One lucky guess and two good laughs, all before lunch! We've been mystified by an awful stink in the truck -- like hamburger gone bad! (Not laughing about that!) No stinky clothes in the back seat, no varmints smushed in the engine compartment, nothing but paper in the glove compartment**, . . . couldn't find a reason. And hanging a green pine tree deoderizer just changed the stink to a different bad smell. We were just about ready to ask Brickner's mechanics to look inside the dash and air vents.
This morning I looked in the back seat again, on the passenger side this time: aha! One green pepper that rolled out of the farm market sack (two weeks ago!) had deteriorated into a puddle of yuck. And we are so lucky: the pepper had been residing in a hard plastic tray area alongside the seat; not on the seat, not in the carpet on the floor. Easy to soak up and wash out. Also explains why we paid for 10 green peppers and had only 9 to cut up for the freezer.
Second laugh: As long as I was mopping out that little tray I cleaned off the dash and pockets in the doors
. . . and found 4 really old gas receipts. In Nov, 1999 (12 years ago; the truck was brand new then) regular unleaded gas was $1.289 per gallon. By Feb. 2000 gas had gone up to $1.499. And 6 years ago, in Nov. 2005, it was $2.399 per gallon. Today we paid $3.699 / gallon.

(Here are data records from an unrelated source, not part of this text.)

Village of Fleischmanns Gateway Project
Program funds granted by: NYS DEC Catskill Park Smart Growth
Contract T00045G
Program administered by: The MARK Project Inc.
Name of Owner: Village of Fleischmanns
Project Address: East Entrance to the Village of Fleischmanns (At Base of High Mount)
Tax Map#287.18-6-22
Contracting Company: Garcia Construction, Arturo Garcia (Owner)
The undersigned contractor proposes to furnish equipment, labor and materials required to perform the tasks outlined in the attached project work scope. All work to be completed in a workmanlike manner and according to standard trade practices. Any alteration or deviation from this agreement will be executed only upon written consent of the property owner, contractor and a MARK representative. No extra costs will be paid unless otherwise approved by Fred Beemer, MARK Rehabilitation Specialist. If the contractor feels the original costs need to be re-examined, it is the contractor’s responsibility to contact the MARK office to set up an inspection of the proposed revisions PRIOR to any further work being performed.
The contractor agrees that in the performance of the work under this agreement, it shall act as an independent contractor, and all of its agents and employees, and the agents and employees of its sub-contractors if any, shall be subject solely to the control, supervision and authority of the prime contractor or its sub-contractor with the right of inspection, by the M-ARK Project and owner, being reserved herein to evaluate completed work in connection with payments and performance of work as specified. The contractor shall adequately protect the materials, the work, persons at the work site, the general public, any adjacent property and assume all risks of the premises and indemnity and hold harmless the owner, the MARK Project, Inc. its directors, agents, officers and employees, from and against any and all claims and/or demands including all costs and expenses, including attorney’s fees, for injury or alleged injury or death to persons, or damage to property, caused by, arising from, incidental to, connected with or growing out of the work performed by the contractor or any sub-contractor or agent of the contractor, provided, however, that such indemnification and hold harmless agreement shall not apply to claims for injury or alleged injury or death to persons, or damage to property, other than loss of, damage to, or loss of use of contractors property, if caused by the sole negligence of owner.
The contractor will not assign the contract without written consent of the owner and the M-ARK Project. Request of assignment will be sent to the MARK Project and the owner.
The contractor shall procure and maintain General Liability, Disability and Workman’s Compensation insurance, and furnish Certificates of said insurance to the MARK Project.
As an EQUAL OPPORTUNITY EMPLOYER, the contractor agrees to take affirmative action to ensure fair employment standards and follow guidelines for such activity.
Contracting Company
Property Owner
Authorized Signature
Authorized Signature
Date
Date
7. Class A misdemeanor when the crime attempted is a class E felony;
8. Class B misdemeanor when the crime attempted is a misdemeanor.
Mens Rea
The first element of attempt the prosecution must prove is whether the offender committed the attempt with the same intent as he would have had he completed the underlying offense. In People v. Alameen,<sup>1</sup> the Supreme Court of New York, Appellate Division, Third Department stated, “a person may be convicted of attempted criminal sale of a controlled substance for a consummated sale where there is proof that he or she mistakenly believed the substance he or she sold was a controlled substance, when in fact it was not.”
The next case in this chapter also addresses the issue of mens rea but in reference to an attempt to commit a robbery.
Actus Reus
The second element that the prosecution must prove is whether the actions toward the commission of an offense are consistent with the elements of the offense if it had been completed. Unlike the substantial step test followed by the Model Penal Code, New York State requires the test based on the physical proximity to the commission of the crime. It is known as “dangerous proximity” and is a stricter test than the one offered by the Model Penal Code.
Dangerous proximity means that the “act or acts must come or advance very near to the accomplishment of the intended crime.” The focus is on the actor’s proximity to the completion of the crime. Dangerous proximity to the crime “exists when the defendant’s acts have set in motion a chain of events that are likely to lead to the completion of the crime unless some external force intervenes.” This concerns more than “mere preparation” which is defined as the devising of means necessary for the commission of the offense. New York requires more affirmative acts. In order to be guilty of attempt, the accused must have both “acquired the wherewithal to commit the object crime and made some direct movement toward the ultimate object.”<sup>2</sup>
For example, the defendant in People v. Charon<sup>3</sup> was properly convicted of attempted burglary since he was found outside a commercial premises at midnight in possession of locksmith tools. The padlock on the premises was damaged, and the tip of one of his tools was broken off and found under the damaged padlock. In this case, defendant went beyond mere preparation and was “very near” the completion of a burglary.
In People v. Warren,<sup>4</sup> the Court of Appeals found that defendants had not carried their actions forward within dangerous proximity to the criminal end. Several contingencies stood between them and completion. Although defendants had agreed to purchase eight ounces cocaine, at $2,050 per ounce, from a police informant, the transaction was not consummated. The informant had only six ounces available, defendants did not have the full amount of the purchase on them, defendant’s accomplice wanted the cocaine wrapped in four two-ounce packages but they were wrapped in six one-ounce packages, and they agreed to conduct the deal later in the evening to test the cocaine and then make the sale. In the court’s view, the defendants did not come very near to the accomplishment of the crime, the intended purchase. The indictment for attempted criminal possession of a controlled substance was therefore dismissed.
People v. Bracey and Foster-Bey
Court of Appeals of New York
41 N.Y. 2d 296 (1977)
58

** "Stink in the glove compartment" reminded me of an episode with the Studebaker truck Pa drove when we were kids. One spring day, while out on Town of Birch business (Pa was on the Town Board), Pa picked up a baby skunk from alongside the road. Needing to finish the Town business first, he stashed the baby in the glove compartment. Skunky was too small to eject musk himself, but he kind of reeked of it anyway. Once home Pa built a cage for the baby and we kids fed it and kept it all summer, until the family dog worried the wire loose on the cage and let Skunky escape. Needless to say, Ma was not pleased about transporting skunks in the glove box.